Many agencies are now using machine learning algorithms to make high-stake decisions. Determining the right decision strongly relies on the correctness of the input data. This fact provides tempting incentives for criminals to try to deceive machine learning algorithms by manipulating the data that is fed to the algorithms. And yet, traditional machine learning algorithms are not designed to be safe when confronting unexpected inputs.
In this dissertation, we address the problem of adversarial machine learning; i.e., our goal is to build safe machine learning algorithms that are robust in the presence of noisy or adversarially manipulated data.
Adversarial machine learning will be more challenging when the desired output has a complex structure. In this dissertation, a significant focus is on adversarial machine learning for predicting structured outputs. First, we develop a new algorithm that reliably performs collective classification, which is a structured prediction problem. Our learning method is efficient and is formulated as a convex quadratic program. This technique secures the prediction algorithm in both the presence and the absence of an adversary.

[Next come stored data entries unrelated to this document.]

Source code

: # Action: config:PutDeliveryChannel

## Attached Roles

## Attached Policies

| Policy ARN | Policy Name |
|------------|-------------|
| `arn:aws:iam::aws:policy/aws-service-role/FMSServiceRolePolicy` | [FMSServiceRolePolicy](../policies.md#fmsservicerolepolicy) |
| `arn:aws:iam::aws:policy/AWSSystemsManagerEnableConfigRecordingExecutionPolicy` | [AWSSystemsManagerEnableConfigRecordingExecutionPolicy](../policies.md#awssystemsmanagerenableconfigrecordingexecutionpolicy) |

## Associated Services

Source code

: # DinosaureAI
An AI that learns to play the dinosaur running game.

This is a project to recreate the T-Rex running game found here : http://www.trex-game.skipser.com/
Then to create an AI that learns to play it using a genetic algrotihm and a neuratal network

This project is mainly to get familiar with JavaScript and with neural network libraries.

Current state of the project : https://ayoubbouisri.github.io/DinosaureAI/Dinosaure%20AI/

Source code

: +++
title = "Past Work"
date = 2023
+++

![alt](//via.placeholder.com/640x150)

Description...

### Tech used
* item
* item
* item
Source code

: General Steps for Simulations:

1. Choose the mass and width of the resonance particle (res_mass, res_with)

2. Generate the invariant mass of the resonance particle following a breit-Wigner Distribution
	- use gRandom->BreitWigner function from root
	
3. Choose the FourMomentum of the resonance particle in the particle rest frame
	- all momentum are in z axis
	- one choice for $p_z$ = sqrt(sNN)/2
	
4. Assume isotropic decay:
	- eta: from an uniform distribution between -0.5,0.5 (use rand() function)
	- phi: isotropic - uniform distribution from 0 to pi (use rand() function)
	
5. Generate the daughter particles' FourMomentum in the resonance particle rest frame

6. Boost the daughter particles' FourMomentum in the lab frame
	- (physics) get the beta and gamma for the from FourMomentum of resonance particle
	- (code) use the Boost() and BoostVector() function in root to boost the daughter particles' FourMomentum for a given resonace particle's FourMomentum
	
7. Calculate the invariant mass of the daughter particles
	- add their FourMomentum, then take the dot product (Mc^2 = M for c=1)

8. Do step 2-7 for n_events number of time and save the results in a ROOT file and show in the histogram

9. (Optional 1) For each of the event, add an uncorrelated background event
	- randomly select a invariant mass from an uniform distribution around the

Next, we investigate the problem of parameter learning for robust, structured prediction models. This method constructs regularization functions based on the limitations of the adversary. In this dissertation, we prove that robustness to adversarial manipulation of data is equivalent to some regularization for large-margin structured prediction, and vice versa.
An ordinary adversary regularly either does not have enough computational power to design the ultimate optimal attack, or it does not have sufficient information about the learner's model to do so. Therefore, it often tries to apply many random changes to the input in a hope of making a breakthrough. This fact implies that if we minimize the expected loss function under adversarial noise, we will obtain robustness against mediocre adversaries. Dropout training resembles such a noise injection scenario. We derive a regularization method for large-margin parameter learning based on the dropout framework. We extend dropout regularization to non-linear kernels in several different directions.
Empirical evaluations show that our techniques consistently outperform the baselines on different datasets.